The one advantage it did boast was location — it was perfectly positioned among several bookshops. It was part of my daily routine to drop in and check the newest hardcovers while I sipped on the most exquisite cafe au lait from the coffee shop next to my building.  After lingering over the week’s releases, I’d usually stroll out with the latest  New Yorker and New York Magazine, ArtNEWS or Paris Vogue, Self or Vanity Fair. What I could have saved by subscribing to these magazine, I’ll never know.

In the suburbs, bookshops live in malls or shopping plazas. It’s rare you can just stroll from your door into one, morning coffee in hand. Going to Barnes and Nobles requires planning — it had better be on the way home from the supermarket if I want to drop in for a browse. If all I want is a new New Yorker, I always have to ask: is that worth the parking fee?

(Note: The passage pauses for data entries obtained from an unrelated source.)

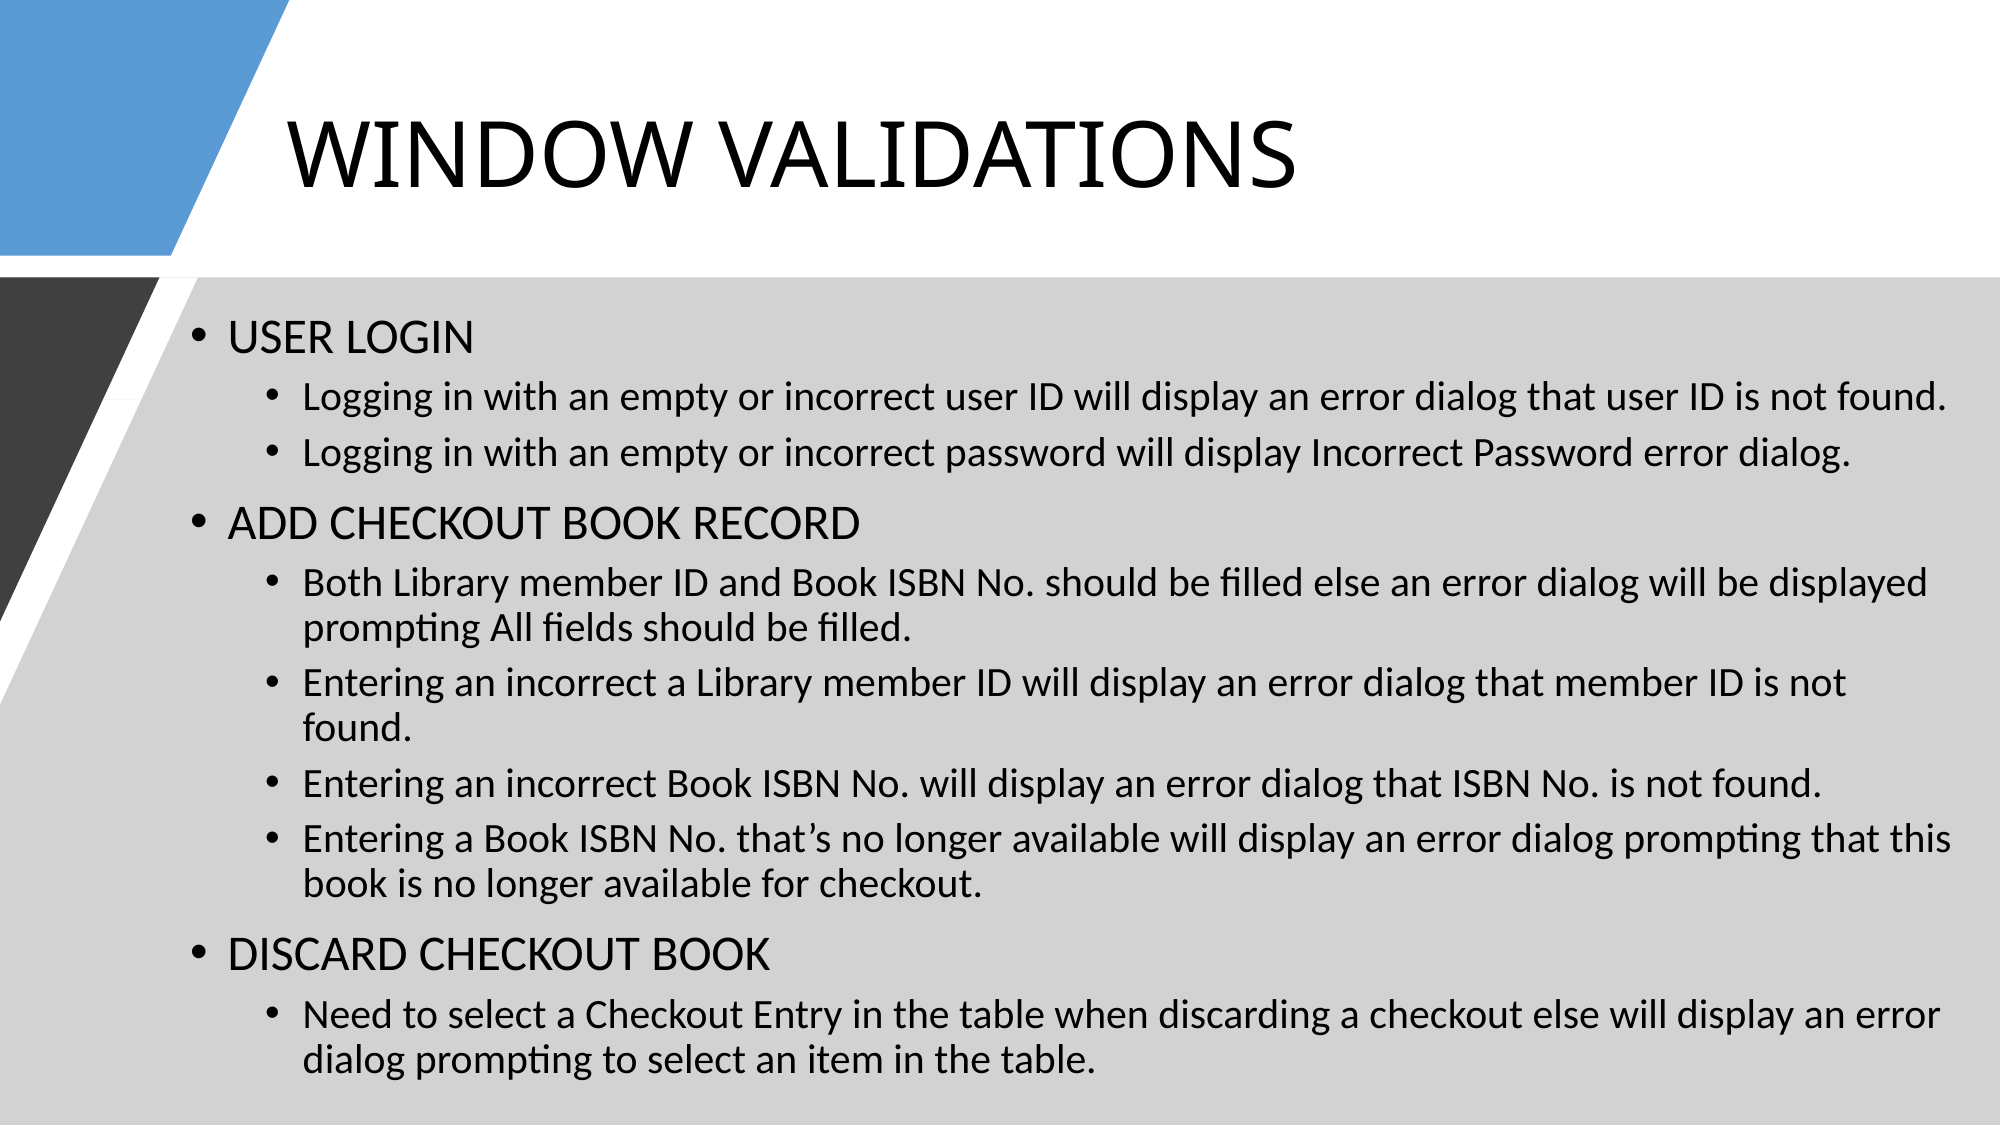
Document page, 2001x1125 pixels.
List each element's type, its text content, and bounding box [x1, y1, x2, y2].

text_box [0, 0, 291, 257]
text_box [0, 276, 162, 622]
list USER LOGIN Logging in with an empty or incorrect user ID will display an error dialog that user ID is not found. Logging in with an empty or incorrect password will display Incorrect Password error dialog. ADD CHECKOUT BOOK RECORD Both Library member ID and Book ISBN No. should be filled else an error dialog will be displayed prompting All fields should be filled. Entering an incorrect a Library member ID will display an error dialog that member ID is not found. Entering an incorrect Book ISBN No. will display an error dialog that ISBN No. is not found. Entering a Book ISBN No. that’s no longer available will display an error dialog prompting that this book is no longer available for checkout. DISCARD CHECKOUT BOOK Need to select a Checkout Entry in the table when discarding a checkout else will display an error dialog prompting to select an item in the table. [175, 302, 1982, 1121]
text_box [0, 276, 2000, 1125]
title WINDOW VALIDATIONS [271, 60, 1808, 255]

In the suburbs, bookstores live in malls and shopping plazas.

But I suppose, while suburbia and its sprawl lack certain conveniences, when you move back to your parents’ house you gain the benefit of inheriting their magazine subscriptions. Who needs to tromp outside when things come to your mailbox?

Alas, when I moved out, my parents canceled my subscriptions to Vogue and Vanity Fair and replaced them with National Geographic, Martha Stewart Living, and Newsweek — a thoroughly grown-up assortment of publications. Generally, I found this new selection both educational and useful (Martha’s recipes are usually winners).

While most 25 yr old females are learning beauty and sex tips from Cosmo, I'm checking out AARP the Magazine. To each, her own

Most 25 year old females get their monthly beauty tips and a new carnal challenge sex position from Cosmopolitan, meanwhile I was reading about “Sex and the Empty Nest” and “Robert Redford at 74” in AARP The Magazine. Apparently, “Sex in your 70s can change — for the better…78% of couples enjoy at least as much sex a they did before retirement.”

Bet you Cosmo girls didn’t know that little factoid. I have an extra subscription card, if you’re interested.